EXERCISE DESCRIPTION: A stretch of the entries below is to be set down exactly, running from the line with "Enquanto a radioterapia" through the line with "tipos de cookies", both included, and no other line.

(Extracted page text data)
▼

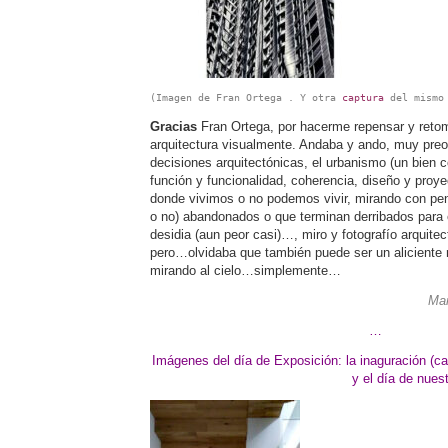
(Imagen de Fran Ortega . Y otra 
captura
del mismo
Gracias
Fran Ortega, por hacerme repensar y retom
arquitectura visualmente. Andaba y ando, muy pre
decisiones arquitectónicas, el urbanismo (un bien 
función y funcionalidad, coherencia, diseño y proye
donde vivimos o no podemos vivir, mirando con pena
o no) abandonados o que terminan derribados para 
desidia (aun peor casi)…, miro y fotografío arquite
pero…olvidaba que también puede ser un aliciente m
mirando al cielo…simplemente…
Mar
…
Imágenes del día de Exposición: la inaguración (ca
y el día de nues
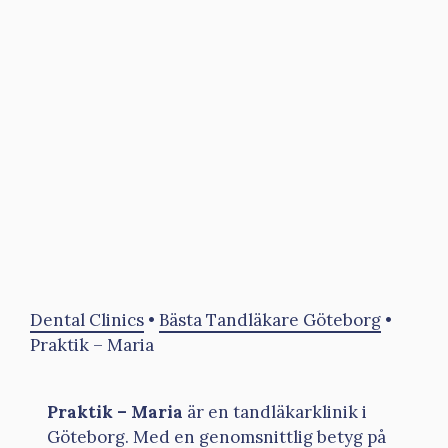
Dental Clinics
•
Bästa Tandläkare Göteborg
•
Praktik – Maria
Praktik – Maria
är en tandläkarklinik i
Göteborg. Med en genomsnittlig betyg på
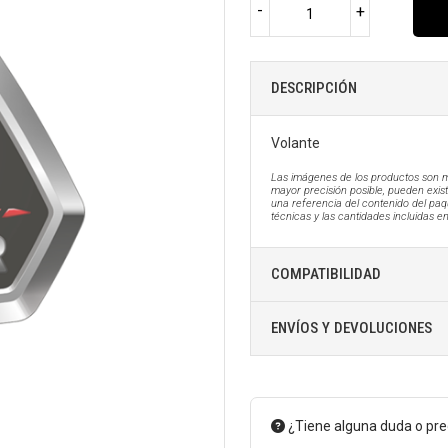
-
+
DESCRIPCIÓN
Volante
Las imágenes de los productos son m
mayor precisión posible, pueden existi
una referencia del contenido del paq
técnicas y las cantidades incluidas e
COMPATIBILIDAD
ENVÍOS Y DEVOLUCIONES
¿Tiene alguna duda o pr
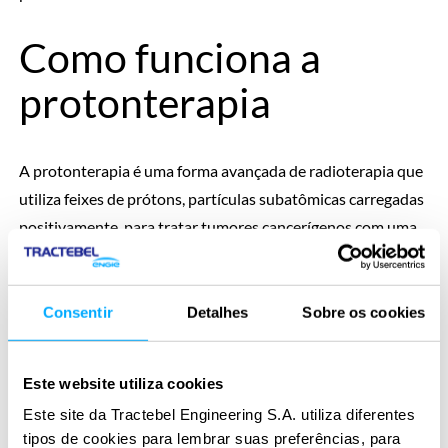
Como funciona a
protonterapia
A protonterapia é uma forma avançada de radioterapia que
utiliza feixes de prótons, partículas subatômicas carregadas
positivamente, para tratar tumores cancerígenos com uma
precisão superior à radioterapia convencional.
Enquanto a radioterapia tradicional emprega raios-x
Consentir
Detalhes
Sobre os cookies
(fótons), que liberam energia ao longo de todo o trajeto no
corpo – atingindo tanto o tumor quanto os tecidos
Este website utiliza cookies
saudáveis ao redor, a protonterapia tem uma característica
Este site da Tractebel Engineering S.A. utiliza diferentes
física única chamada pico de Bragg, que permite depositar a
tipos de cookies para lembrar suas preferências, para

▲
▼

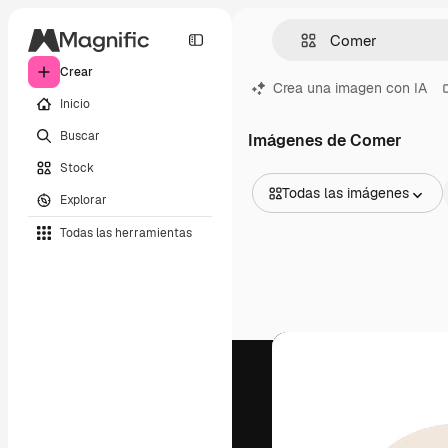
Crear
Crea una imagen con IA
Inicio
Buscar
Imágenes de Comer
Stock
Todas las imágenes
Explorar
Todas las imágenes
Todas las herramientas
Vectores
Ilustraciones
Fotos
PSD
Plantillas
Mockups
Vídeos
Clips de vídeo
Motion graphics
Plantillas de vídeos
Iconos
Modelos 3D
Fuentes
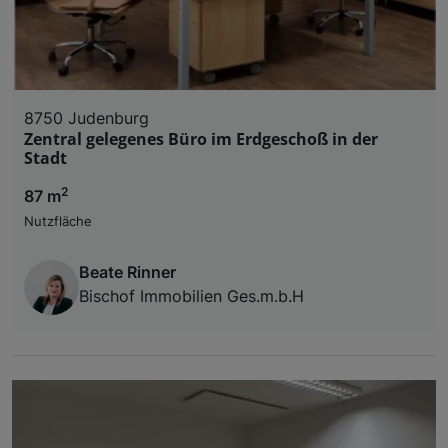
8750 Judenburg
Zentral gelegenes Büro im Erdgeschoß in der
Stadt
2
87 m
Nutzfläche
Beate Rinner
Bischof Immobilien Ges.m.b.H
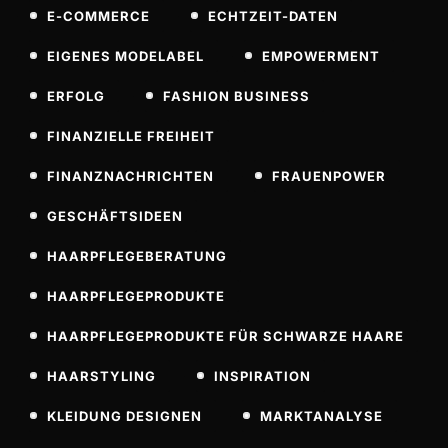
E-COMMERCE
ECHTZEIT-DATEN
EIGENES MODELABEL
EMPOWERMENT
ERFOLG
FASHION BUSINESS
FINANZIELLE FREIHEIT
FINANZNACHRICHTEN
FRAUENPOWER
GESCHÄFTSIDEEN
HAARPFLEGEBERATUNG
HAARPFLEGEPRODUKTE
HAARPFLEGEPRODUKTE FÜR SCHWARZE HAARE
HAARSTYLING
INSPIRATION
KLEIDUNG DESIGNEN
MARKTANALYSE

▲

RESPONSE TO THIS TASK:
Enquanto a radioterapia tradicional emprega raios-x
Consentir
Detalhes
Sobre os cookies
(fótons), que liberam energia ao longo de todo o trajeto no
corpo – atingindo tanto o tumor quanto os tecidos
Este website utiliza cookies
saudáveis ao redor, a protonterapia tem uma característica
Este site da Tractebel Engineering S.A. utiliza diferentes
física única chamada pico de Bragg, que permite depositar a
tipos de cookies para lembrar suas preferências, para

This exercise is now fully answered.